- WORK REQUIRED
The answer should match the entries below word for word, minus their pictures.

(EXERCISE INPUT)

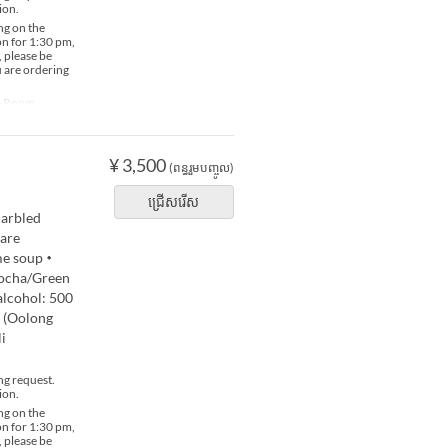
ion.
ng on the
ion for 1:30 pm,
, please be
u are ordering
te Room
¥ 3,500
(ពន្ធរួមបញ្ចូល)
ជ្រើសរើស
arbled
 are
ame soup・
 Bocha/Green
alcohol: 500
 (Oolong
i
ng request.
ion.
ng on the
ion for 1:30 pm,
, please be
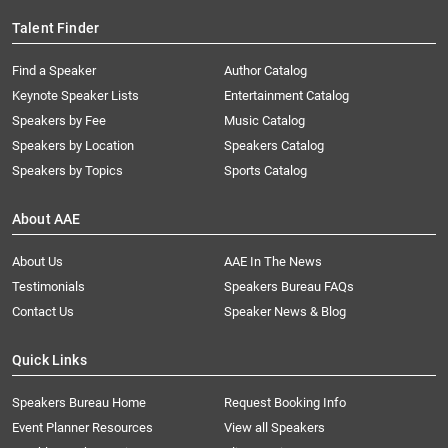
Talent Finder
Find a Speaker
Author Catalog
Keynote Speaker Lists
Entertainment Catalog
Speakers by Fee
Music Catalog
Speakers by Location
Speakers Catalog
Speakers by Topics
Sports Catalog
About AAE
About Us
AAE In The News
Testimonials
Speakers Bureau FAQs
Contact Us
Speaker News & Blog
Quick Links
Speakers Bureau Home
Request Booking Info
Event Planner Resources
View all Speakers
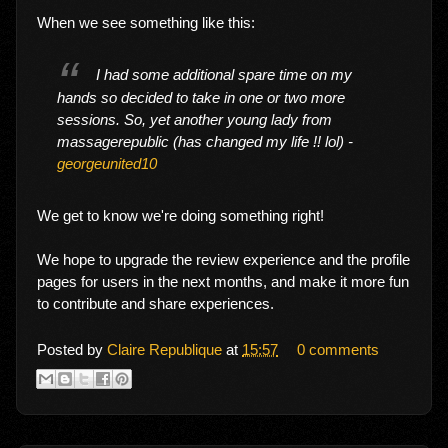
When we see something like this:
I had some additional spare time on my
hands so decided to take in one or two more
sessions. So, yet another young lady from
massagerepublic (has changed my life !! lol) -
georgeunited10
We get to know we're doing something right!
We hope to upgrade the review experience and the profile
pages for users in the next months, and make it more fun
to contribute and share experiences.
Posted by
Claire Republique
at
15:57
0 comments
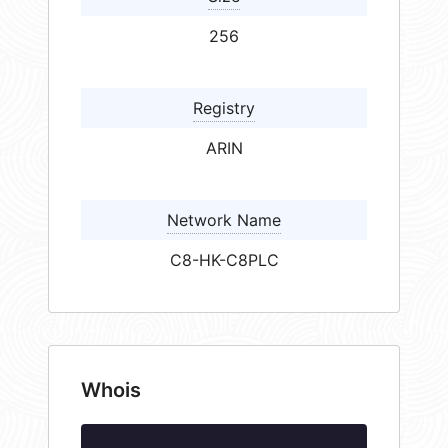
256
Registry
ARIN
Network Name
C8-HK-C8PLC
Whois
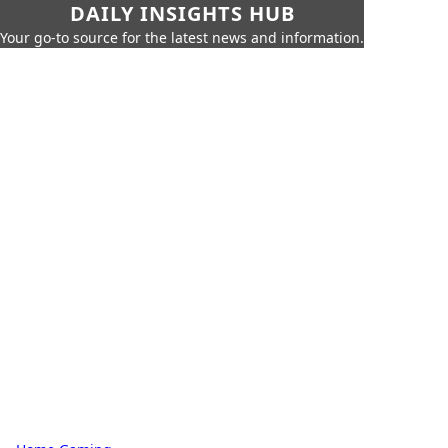
DAILY INSIGHTS HUB
Your go-to source for the latest news and information.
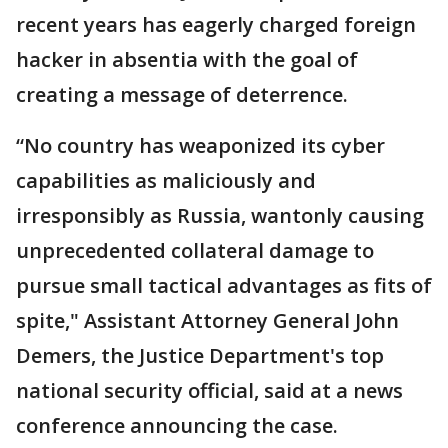
recent years has eagerly charged foreign
hacker in absentia with the goal of
creating a message of deterrence.
“No country has weaponized its cyber
capabilities as maliciously and
irresponsibly as Russia, wantonly causing
unprecedented collateral damage to
pursue small tactical advantages as fits of
spite," Assistant Attorney General John
Demers, the Justice Department's top
national security official, said at a news
conference announcing the case.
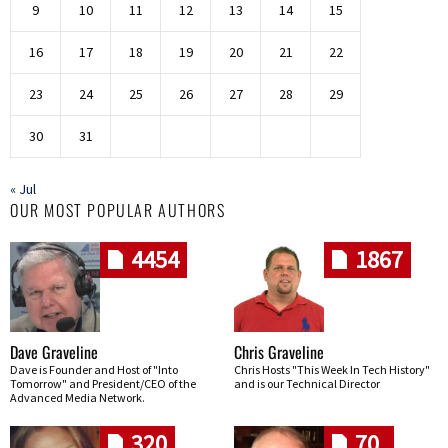
9
10
11
12
13
14
15
16
17
18
19
20
21
22
23
24
25
26
27
28
29
30
31
« Jul
OUR MOST POPULAR AUTHORS
4454
1867
Dave Graveline
Chris Graveline
Dave is Founder and Host of "Into
Chris Hosts "This Week In Tech History"
Tomorrow" and President/CEO of the
and is our Technical Director
Advanced Media Network.
320
70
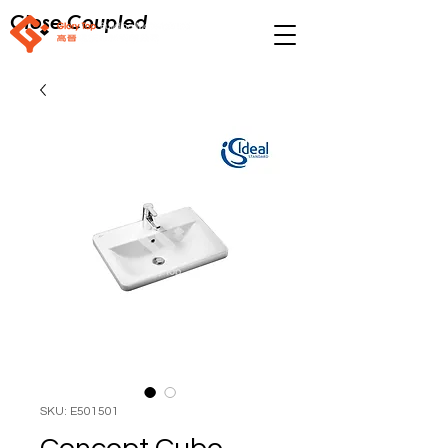
Close Coupled
SKU: E501501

(End EXERCISE INPUT)

- ANSWER SECTION
ion.
ng on the
ion for 1:30 pm,
, please be
u are ordering
te Room
¥ 3,500
(ពន្ធរួមបញ្ចូល)
ជ្រើសរើស
arbled
 are
ame soup・
 Bocha/Green
alcohol: 500
 (Oolong
i
ng request.
ion.
ng on the
ion for 1:30 pm,
, please be
Talent Finder
Find a Speaker
Author Catalog
Keynote Speaker Lists
Entertainment Catalog
Speakers by Fee
Music Catalog
Speakers by Location
Speakers Catalog
Speakers by Topics
Sports Catalog
About AAE
About Us
AAE In The News
Testimonials
Speakers Bureau FAQs
Contact Us
Speaker News & Blog
Quick Links
Speakers Bureau Home
Request Booking Info
Event Planner Resources
View all Speakers
When we see something like this:
I had some additional spare time on my
hands so decided to take in one or two more
sessions. So, yet another young lady from
massagerepublic (has changed my life !! lol) -
georgeunited10
We get to know we're doing something right!
We hope to upgrade the review experience and the profile
pages for users in the next months, and make it more fun
to contribute and share experiences.
Posted by
Claire Republique
at
15:57
0 comments
256
Registry
ARIN
Network Name
C8-HK-C8PLC
Whois
DAILY INSIGHTS HUB
Your go-to source for the latest news and information.
recent years has eagerly charged foreign
hacker in absentia with the goal of
creating a message of deterrence.
“No country has weaponized its cyber
capabilities as maliciously and
irresponsibly as Russia, wantonly causing
unprecedented collateral damage to
pursue small tactical advantages as fits of
spite," Assistant Attorney General John
Demers, the Justice Department's top
national security official, said at a news
conference announcing the case.
9
10
11
12
13
14
15
16
17
18
19
20
21
22
23
24
25
26
27
28
29
30
31
« Jul
OUR MOST POPULAR AUTHORS
4454
1867
Dave Graveline
Chris Graveline
Dave is Founder and Host of "Into
Chris Hosts "This Week In Tech History"
Tomorrow" and President/CEO of the
and is our Technical Director
Advanced Media Network.
320
70
Close Coupled
SKU: E501501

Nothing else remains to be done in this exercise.